Pavimentando o caminho
Joana reforça que a luta das mulheres transcende em muito o simbolismo do 8 de março e se compõe de diversas ações, como a que ocorreu na segunda-feira (06), com a realização de uma reunião na Delegacia de Atendimento Especializado à Mulher (DEAM), para aprofundar o diálogo com equipamentos de segurança pública, buscando fortalecer a rede de proteção de mulheres vítimas de violência. “Neste dia 8 ocuparemos as ruas, marcharemos juntas (es) e renovaremos as energias com o potente festival cultural que compõe a nossa programação, para seguirmos na nossa luta ainda mais unidas e fortalecidas.”
Para além das ações, Lucimara ressalta que é preciso pensar nas formas de mobilização, de organização e arejar os movimentos sindicais e sociais. “Não faço parte do coro que diz que esses movimentos não fazem parte dessa nova conjuntura. Ao contrário, acho que eles são fundamentais. Eles fundamentam as lutas das trabalhadoras e dos trabalhadores. Mas é preciso entender a necessidade de arejar esses movimentos. E o movimento feminista, por exemplo, traz esse arejamento, essa discussão de que é preciso perceber que essa classe trabalhadora não é uma, ela é diversificada, homogênea, fruto do processo de construção histórica. Tudo isso precisa ser pensado, posto em agitação e ao mesmo tempo, a mobilização precisa ocorrer.”

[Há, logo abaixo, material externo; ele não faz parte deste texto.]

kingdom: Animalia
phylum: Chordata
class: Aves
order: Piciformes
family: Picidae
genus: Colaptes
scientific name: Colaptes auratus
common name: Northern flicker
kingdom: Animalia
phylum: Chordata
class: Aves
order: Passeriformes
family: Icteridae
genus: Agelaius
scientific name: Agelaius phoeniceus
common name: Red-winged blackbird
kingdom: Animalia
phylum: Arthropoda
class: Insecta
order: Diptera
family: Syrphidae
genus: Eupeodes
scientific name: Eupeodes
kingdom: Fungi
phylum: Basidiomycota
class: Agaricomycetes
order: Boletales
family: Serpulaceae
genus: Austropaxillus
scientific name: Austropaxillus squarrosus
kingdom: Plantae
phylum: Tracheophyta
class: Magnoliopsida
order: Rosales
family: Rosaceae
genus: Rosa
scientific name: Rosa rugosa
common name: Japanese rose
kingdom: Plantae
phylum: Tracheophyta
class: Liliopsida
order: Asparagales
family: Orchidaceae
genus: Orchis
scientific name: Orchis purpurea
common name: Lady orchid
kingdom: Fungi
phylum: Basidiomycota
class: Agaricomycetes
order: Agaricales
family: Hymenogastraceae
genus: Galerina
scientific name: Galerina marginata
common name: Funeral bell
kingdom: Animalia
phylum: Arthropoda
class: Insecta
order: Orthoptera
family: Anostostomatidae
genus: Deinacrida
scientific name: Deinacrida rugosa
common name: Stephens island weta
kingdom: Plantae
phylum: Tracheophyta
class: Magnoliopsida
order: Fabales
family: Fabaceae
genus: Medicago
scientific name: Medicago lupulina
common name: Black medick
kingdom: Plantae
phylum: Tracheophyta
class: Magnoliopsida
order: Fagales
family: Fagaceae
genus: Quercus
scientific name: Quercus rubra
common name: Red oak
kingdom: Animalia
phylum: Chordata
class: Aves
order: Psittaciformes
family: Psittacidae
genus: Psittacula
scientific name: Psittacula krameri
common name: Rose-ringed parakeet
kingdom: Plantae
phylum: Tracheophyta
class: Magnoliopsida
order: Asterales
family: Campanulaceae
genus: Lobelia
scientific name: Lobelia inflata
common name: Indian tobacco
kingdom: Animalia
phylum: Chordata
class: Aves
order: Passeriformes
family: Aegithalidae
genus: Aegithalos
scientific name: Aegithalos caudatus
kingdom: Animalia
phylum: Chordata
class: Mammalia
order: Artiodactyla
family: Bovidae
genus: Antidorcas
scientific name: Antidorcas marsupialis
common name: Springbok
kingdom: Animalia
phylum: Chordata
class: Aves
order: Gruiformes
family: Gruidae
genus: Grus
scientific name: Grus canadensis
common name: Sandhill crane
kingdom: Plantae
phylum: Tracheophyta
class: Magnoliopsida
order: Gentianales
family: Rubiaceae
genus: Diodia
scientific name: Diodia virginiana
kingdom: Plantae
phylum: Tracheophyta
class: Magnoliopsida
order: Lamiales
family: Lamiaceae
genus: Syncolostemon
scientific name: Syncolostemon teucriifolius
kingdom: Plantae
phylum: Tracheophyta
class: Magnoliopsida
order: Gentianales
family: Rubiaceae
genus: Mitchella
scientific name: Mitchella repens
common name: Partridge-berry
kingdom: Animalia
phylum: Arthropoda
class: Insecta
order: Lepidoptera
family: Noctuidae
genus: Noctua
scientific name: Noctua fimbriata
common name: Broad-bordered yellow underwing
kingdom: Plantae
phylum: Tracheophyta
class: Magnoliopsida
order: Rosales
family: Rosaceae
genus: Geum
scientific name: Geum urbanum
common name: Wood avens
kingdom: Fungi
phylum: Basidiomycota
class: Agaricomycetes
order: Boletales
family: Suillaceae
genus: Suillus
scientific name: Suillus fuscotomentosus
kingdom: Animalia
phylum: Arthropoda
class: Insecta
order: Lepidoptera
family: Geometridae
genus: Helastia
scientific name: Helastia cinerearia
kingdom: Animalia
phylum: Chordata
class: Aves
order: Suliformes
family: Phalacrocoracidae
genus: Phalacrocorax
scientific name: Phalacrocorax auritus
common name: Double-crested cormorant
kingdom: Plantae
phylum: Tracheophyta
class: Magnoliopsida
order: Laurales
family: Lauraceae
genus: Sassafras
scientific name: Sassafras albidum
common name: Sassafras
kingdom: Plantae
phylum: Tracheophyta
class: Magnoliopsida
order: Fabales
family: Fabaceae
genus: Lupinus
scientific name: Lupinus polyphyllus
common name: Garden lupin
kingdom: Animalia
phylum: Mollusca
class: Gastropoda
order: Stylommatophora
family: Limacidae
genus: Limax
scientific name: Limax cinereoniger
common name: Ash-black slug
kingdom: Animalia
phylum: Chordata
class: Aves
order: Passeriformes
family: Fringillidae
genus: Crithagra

Lucimara considera que transformar o imaginário em real requer que a aliança para fortalecer a democracia depende que a balança tenda para o lado da classe trabalhadora e, por isso, ela precisa ser fortalecida. “ A classe trabalhadora só vai estar mais forte com os movimentos sociais mais fortes. E para ter os movimentos sociais fortes é preciso que os movimentos das mulheres e de minorias políticas, que são maiorias contingenciais, estejam organizadas, trabalhando, refletindo, tendo espaços de voz, proporcionando espaços de escuta, para chegar aos espaços de poder”, conclui.